The pool of actors is now so full that productions can be positively Verruca Salt with their briefs, often requiring ‘triple threat’ actor-singer-dancers who also happen to look the part. On top of this you may find at the bottom of the brief something like, “trombone players particularly sought”. As if it’s not enough to find an actor able to perform “to be or not to be” to the tune of ‘I Will Always Love You’ and finish with a triple backflip. Of course, this is a good thing for theatre in general because it forces performers to up their game, but I worry that sometimes the range of skills an actor is expected to have is starting to eclipse the value of their acting ability. A friend told me that some casting directors have been advising actors to “brush up on their stand-up comedy”. This gave me a real pain in the thousands of pounds I’d spent on training, so my response was that I’d brush up my stand-up when they started advising doctors to brush up on their dentistry.
Casting websites now list promotional work, modelling work, teaching, and work for tour guides and singers, because no reasonable actor expects to make a living just from acting work. However, actors need to be wary of people who tell them that things other than acting are a way to “get on the acting ladder”, as one recent poster I saw in the British Actors’ Network Facebook group was told about working as an extra. In my experience, most of the time this is simply an exploitative fallacy fed to actors who are at the beginning of their careers and keen to get on, because actors are plentiful and they’ll work for next to nothing. In fact, often nothing. They’d tell you working in an ice cream van would be good for your career if they thought you’d buy it.

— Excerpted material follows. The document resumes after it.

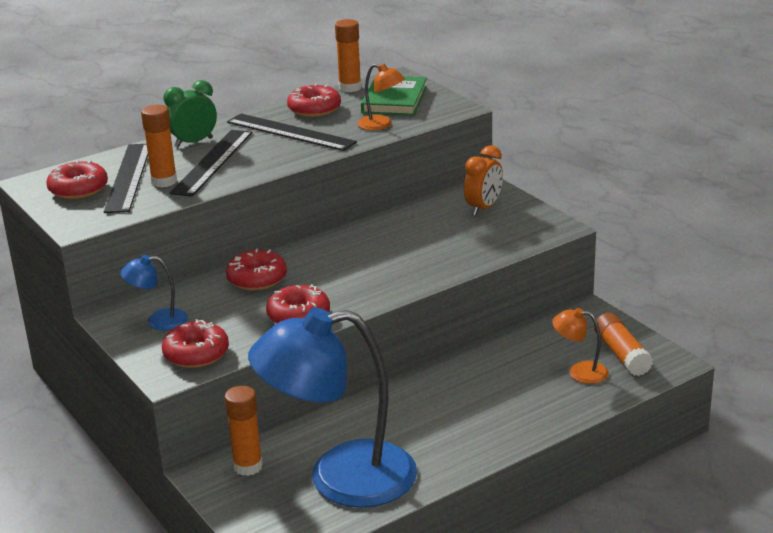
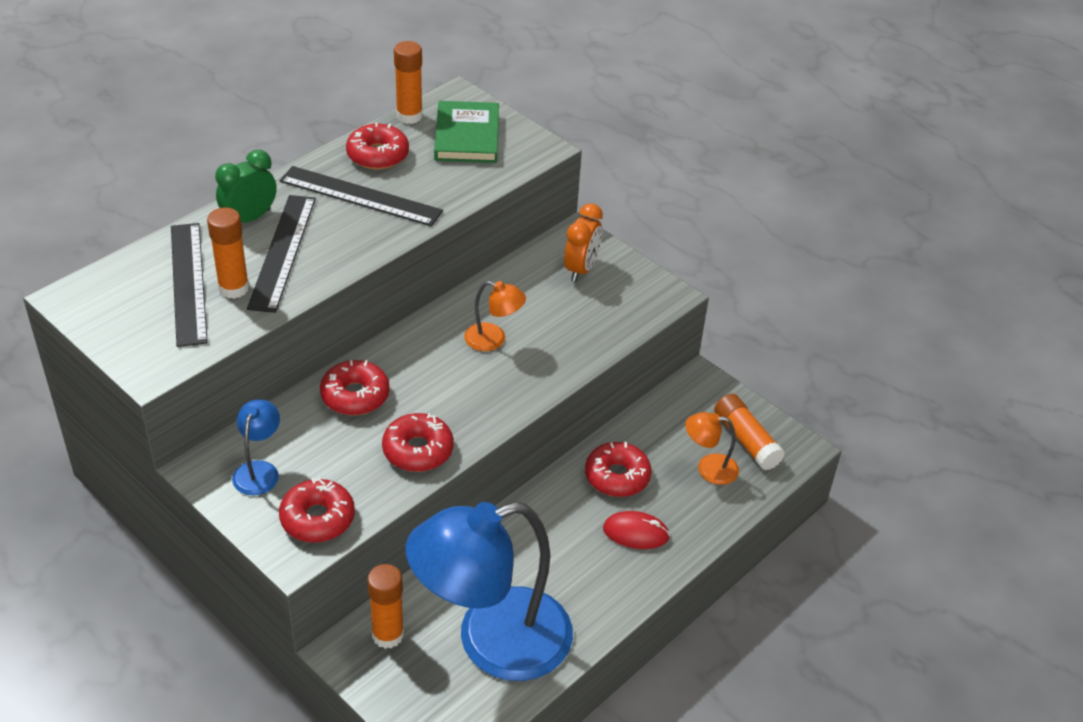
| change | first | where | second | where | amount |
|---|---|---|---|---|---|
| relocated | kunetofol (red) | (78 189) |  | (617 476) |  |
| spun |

The structure of the industry today means that actors often end up working a long way away from what they trained in. The upside of this is that I now know actors who are puppeteers, rappers, French horn players, accordion players, multi-linguists, opera singers, gymnasts and stage combat choreographers. But I have a triple threat of my own to blow them out of the water. All I need is a brief looking for an actor-juggler-spoons-player and I’m made, baby.